Following his gaze, I noticed a couple of people staring. Fuck. My days of being anonymous were long gone. Even in this shit hole.

Patting me on the back, Dex shook his head. “Just like your old man. Always looking for the rush.”

His comment snapped me back to reality. Because even though it was true, I didn’t want to hear it.

One of the guys in the ring hit the canvas with a heavy thud.

“Stay!” Dex shouted over the cheers that erupted. “Let me get you that drink.”

Rooted to my spot, I watched blood drip from the loser’s nose. Two of Dex’s men hopped into the ring and pulled the dude to his feet.

This wasn’t me. Not anymore.

“Some other time,” I mumbled, pocketing the roll of tape. “See you around, Dex.”
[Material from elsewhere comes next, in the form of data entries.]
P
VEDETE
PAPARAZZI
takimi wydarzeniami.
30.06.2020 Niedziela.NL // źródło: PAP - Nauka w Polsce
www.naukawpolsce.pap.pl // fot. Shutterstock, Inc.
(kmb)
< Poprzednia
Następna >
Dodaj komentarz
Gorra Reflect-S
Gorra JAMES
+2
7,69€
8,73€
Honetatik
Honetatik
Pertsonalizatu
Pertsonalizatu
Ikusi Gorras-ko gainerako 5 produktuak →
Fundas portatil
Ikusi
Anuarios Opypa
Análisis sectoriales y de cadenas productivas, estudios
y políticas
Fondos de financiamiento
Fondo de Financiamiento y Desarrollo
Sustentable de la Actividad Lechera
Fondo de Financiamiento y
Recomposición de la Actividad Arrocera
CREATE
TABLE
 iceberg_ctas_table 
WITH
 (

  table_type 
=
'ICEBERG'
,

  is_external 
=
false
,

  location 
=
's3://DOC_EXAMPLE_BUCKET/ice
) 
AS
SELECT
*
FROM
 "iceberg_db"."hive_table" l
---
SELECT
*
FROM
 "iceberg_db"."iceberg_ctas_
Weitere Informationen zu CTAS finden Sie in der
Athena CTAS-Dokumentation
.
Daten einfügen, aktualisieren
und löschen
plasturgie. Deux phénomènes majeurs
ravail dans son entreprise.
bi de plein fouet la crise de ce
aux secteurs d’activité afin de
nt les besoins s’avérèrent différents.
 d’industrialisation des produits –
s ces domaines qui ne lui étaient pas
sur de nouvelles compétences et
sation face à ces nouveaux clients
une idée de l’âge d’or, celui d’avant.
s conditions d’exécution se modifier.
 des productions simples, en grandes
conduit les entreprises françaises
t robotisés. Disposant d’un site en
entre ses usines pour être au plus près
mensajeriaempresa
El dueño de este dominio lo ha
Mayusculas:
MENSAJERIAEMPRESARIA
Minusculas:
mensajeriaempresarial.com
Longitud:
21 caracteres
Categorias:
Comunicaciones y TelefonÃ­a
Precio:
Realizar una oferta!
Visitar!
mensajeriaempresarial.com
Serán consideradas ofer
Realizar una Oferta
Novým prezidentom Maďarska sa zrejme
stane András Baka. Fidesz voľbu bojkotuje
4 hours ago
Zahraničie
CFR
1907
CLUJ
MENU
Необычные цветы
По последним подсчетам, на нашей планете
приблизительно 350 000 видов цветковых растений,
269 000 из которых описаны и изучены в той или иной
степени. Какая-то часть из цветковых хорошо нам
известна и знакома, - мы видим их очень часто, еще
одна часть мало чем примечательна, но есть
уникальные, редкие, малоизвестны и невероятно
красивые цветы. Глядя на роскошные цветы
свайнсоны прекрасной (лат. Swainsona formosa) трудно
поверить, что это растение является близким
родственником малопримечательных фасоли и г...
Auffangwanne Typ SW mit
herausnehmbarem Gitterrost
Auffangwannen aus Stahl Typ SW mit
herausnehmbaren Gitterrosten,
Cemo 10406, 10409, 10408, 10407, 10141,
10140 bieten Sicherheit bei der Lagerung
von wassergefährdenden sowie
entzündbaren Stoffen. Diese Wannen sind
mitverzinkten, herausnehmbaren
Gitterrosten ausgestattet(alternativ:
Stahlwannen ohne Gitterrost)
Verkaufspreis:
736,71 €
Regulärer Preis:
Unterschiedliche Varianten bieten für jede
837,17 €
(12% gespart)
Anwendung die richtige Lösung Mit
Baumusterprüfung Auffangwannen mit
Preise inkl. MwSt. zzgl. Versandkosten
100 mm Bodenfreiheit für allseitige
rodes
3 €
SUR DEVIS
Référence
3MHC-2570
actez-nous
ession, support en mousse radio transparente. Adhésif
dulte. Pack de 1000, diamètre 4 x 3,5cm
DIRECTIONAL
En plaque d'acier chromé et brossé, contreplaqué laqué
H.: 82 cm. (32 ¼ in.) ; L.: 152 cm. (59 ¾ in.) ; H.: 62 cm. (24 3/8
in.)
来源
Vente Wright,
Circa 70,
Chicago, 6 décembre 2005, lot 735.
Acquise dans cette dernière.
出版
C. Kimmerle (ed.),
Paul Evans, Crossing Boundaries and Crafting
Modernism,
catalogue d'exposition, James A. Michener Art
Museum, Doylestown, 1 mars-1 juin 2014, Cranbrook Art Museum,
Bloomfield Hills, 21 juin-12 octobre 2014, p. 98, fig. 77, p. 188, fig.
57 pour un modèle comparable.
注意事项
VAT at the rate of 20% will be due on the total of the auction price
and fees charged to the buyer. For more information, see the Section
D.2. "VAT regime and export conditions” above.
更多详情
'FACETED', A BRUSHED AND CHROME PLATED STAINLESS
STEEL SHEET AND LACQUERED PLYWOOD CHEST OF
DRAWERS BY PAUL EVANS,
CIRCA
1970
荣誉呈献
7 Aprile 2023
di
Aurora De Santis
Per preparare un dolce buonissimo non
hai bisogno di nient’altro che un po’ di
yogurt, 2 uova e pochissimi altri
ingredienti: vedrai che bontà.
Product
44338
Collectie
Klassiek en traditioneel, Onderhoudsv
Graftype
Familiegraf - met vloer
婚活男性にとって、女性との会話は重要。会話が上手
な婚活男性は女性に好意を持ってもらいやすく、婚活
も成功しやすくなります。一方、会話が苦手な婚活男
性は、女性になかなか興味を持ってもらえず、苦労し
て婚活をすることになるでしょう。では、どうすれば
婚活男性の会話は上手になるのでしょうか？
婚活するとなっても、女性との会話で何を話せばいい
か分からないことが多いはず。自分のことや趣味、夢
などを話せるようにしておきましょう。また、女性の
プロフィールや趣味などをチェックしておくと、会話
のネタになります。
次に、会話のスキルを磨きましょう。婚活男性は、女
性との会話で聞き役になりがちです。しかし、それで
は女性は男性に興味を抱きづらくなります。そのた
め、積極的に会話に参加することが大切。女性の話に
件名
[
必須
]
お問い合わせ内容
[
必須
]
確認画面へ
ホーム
Without waiting for a response, I headed for the stairs. Busting out the door and into the dark parking lot, I took in a lungful of humid air to vanquish the acrid smell of blood.

Halfway to my car, I heard footsteps behind me. More than one set.

“Are you looking for a fight?”

Raising a hand, I waved them off without turning around. “No, I’m good.”

And then I was on the ground with a knee in my back. “Well, I guess that’s too bad,” the stranger hissed in my ear. “Because I’m gonna whoop your ass, rock star.”

Laughter. And three voices, maybe four, egging the dude on. But I’d learned long ago, the size of the audience didn’t matter. Instinct took over and I grunted, flipping the clueless fuck onto his back.

Wide eyes blinked up at me, then shifted to my fist, cocked and ready to fly.

I eased up so he could wiggle free. Just enough to make it a fair fight.

And then I smiled. “Tell me, son. How bad do you want me to hurt you?”